**Prompt**
Retype the passage on Lightning wallets from "Any wallet that" up to and including "in the middle.", word for word.

**Source text**
┄┄┄┄┄┄┄┄┄┄┄┄┄┄┄┄┄┄┄┄
Any wallet that pays BOLT11 invoices and exposes the resulting preimage to application code will integrate. The list below is what the Plannt team uses in production.
| Wallet | Type | Notes |
|---|---|---|
| Alby | browser extension + hosted API | Fastest path for agents running in a browser context. WebLN-compatible. |
| Phoenix | mobile, self-custodial | iOS / Android. Good for human-paid calls during prototyping. |
| LND | self-hosted node | Production deployments. Pair with ln-service on Node.js. |
| WebLN | browser provider API | Standard browser wallet interface. Detection: window.webln. |
Self-hosting Plannt.
Plannt is open source and designed to run on your own infrastructure with your own Lightning node. Settlement is direct from agent to your node. No platform sits in the middle.
┄┄┄┄┄┄┄┄┄┄┄┄┄┄┄┄┄┄┄┄
**Dataset records**

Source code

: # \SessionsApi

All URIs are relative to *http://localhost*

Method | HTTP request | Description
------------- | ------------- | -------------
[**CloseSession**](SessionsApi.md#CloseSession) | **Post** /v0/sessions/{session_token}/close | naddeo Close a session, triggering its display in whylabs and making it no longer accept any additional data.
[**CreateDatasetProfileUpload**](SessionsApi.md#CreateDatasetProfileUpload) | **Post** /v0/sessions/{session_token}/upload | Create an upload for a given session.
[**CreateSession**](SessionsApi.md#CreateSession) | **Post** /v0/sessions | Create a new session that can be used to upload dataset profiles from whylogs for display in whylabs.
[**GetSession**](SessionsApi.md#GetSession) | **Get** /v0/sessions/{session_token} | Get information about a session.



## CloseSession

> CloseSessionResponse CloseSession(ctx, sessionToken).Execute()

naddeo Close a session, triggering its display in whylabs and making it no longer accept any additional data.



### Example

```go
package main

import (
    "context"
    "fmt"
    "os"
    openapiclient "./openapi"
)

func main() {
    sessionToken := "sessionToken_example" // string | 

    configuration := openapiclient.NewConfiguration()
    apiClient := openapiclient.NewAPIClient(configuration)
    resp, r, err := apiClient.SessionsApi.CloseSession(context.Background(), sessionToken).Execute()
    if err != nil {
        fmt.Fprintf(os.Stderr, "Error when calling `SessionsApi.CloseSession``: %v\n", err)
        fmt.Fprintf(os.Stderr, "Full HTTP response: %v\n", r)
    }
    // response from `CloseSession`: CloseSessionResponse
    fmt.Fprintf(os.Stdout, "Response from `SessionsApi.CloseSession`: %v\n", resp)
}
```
┄┄┄┄┄┄┄┄┄┄┄┄┄┄┄┄┄┄┄┄
**Written solution**
Any wallet that pays BOLT11 invoices and exposes the resulting preimage to application code will integrate. The list below is what the Plannt team uses in production.
| Wallet | Type | Notes |
|---|---|---|
| Alby | browser extension + hosted API | Fastest path for agents running in a browser context. WebLN-compatible. |
| Phoenix | mobile, self-custodial | iOS / Android. Good for human-paid calls during prototyping. |
| LND | self-hosted node | Production deployments. Pair with ln-service on Node.js. |
| WebLN | browser provider API | Standard browser wallet interface. Detection: window.webln. |
Self-hosting Plannt.
Plannt is open source and designed to run on your own infrastructure with your own Lightning node. Settlement is direct from agent to your node. No platform sits in the middle.